The complaint alleged that the company had experienced several data breaches regarding its customer rewards program, DD Perks, from 2015-2019 that provided access to consumers’ personal information and that the company failed to take corrective action to prevent future occurrences.

Ultimately, the New York Attorney General and Dunkin’ Brands reached an agreement that required the company to pay a penalty of $650,000 (not based on the SHIELD Act, which was not yet in effect) and to introduce new measures to protect consumer data. These measures are aligned with the SHIELD Act, as they require Dunkin’ Brands to maintain a comprehensive security program based on designated administrative, technical, and physical safeguards.

Why Proactive Incident Response Matters

The New York SHIELD Act is yet another example of privacy laws popping up worldwide that make it essential for organizations to proactively prepare incident response plans.

Proactively preparing for incident response is not only required by laws like the SHIELD Act, but it can also deliver enormous benefits to organizations at a time when data breaches are inevitable. 
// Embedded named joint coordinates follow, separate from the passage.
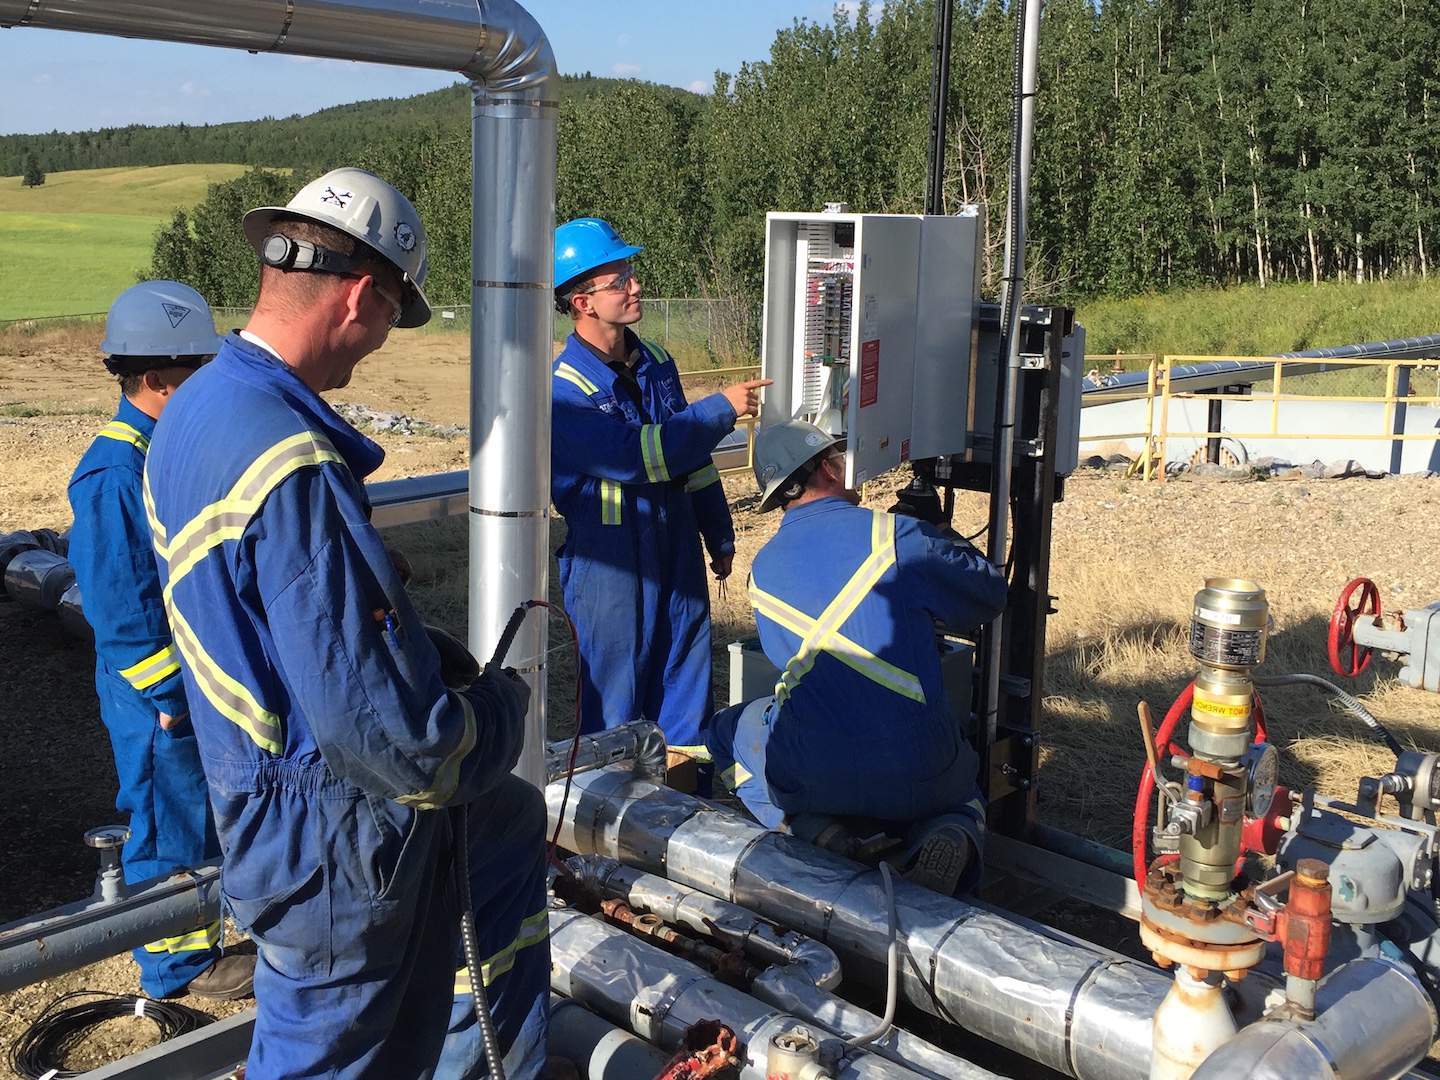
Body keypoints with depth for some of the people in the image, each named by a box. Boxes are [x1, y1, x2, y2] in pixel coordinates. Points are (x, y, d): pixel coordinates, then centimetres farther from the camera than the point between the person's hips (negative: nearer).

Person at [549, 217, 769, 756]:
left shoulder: (655, 360, 6)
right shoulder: (565, 388, -16)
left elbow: (691, 453, 14)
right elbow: (636, 456, -26)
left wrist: (720, 535, 17)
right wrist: (722, 408, -22)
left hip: (677, 548, 6)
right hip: (610, 563, -6)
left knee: (686, 683, 14)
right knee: (617, 697, 6)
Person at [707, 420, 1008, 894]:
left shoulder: (763, 566, 8)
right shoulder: (898, 536, -5)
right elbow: (989, 597, 8)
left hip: (808, 778, 1)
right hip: (917, 776, -1)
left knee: (730, 730, 30)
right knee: (963, 789, 34)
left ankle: (815, 830, 5)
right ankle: (952, 834, -3)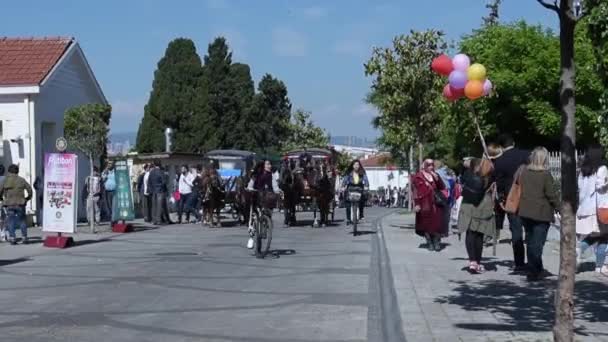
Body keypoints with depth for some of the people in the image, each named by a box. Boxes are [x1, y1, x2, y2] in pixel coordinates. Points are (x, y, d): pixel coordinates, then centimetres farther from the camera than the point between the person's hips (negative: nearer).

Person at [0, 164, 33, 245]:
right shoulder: (21, 180, 1)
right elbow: (30, 190, 1)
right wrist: (27, 198, 16)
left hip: (9, 204, 0)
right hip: (20, 204, 0)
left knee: (10, 221, 5)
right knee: (22, 221, 8)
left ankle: (12, 238, -2)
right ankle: (24, 238, 7)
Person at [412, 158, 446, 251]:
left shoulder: (435, 175, 15)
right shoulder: (418, 177, -1)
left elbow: (442, 187, 8)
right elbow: (416, 191, -4)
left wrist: (437, 179, -7)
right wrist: (417, 203, -11)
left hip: (436, 203, 3)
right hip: (425, 204, -3)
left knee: (437, 223, -1)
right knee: (427, 223, 3)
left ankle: (437, 243, 8)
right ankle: (429, 243, 14)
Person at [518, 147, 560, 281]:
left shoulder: (524, 172, 0)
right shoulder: (546, 175, -14)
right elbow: (551, 194, -11)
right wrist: (559, 208, 1)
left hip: (525, 212, 5)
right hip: (541, 214, -5)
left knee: (530, 242, 16)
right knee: (537, 244, 0)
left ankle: (537, 269, 27)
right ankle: (533, 272, 0)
This type of preparation can ensure compliance with laws even as they continue to change, and therefore reduce associated penalties in many cases (e.g. in the case of the SHIELD Act, which also includes a penalty for failure to properly notify residents of a breach). Additionally, it can help organizations recover from incidents faster and maintain trust with customers.

Delivering on this type of proactive preparation means organizations must regularly track new regulations, develop response plans accordingly, assign responsibility for acting on those plans, and regularly manage those plans based on changes to regulations.